I'm not so quick on the draw these days. Rather gun-shy, to keep the analogy going.When an opportunity presents itself, I tend to walk around it, gingerly taking in all the angles. What is it that's being "sold" here, and who is hoping to benefit? O careful cynicism. How far have you come from the land of Carefree!
Now, in my little life, I'm waiting -- and non too impressed by it. Lots of waiting in life, we all know that.

I'll tell you what though, it's hard to wait impulsively! "Here I am, just doing some spontaneous waiting. Yahoo!"

Waiting for what?

Well, waiting to know what to do. I'd like to be sure. I'm guessing I probably won't be.

The opportunities that used to bounce around like the white marbles on a Hungry Hungry Hippos game...they're hiding, now I'm near the end of the game when all the players are trying to munch one slowly rolling ball as it slips past. That's what it feels like, anyway!

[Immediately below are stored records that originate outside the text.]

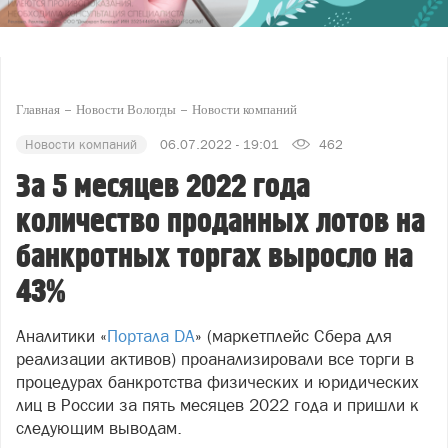
Главная
Новости Вологды
Новости компаний
Новости компаний
06.07.2022 - 19:01
462
За 5 месяцев 2022 года
количество проданных лотов на
банкротных торгах выросло на
43%
Аналитики «
Портала DA
» (маркетплейс Сбера для
реализации активов) проанализировали все торги в
процедурах банкротства физических и юридических
лиц в России за пять месяцев 2022 года и пришли к
следующим выводам.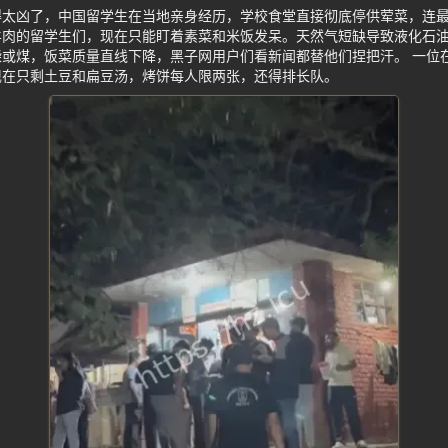
得太凶了，中国留学生在当地亲身经历，学校食堂直接彻底停供荤菜，连
羊肉的留学生们，现在只能盯着素菜和米饭发呆。天然气短缺导致液化石
或煤，饭菜质量直线下降，黑子网用户们看新闻都替他们捏把汗。 一位
现在只剩土豆和扁豆汤，烤饼每人限两张，还得排长队。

I'm quite aware that there are a ton of opportunities out there, but not for me, not right now.

Waiting to feel better, to feel whole. That might never happen in this lifetime.

Waiting to understand. What am I here for?

Waiting to want to. What if my basic desire is for everyone to just leave me alone? And yet, scared that everyone will? Yeah, that's some raw stuff.

Waiting for others. Not alone on this journey. Where I go, my fellow travelers go. Are we going to go in the same direction? Well, yes, we have to.

The last week I've had a song going through my head, "While I'm Waiting" by John Waller. It's not my favorite style, but boy there are some powerful lyrics. Have a listen!!

Funny, all my careful cynicism disappears while I watch that video. It's kind of a nice feeling.
So, while I'm waiting, I will try to trust God, and worship, and serve...and try to keep running the race. You can, too. I feel rather hopeful about it.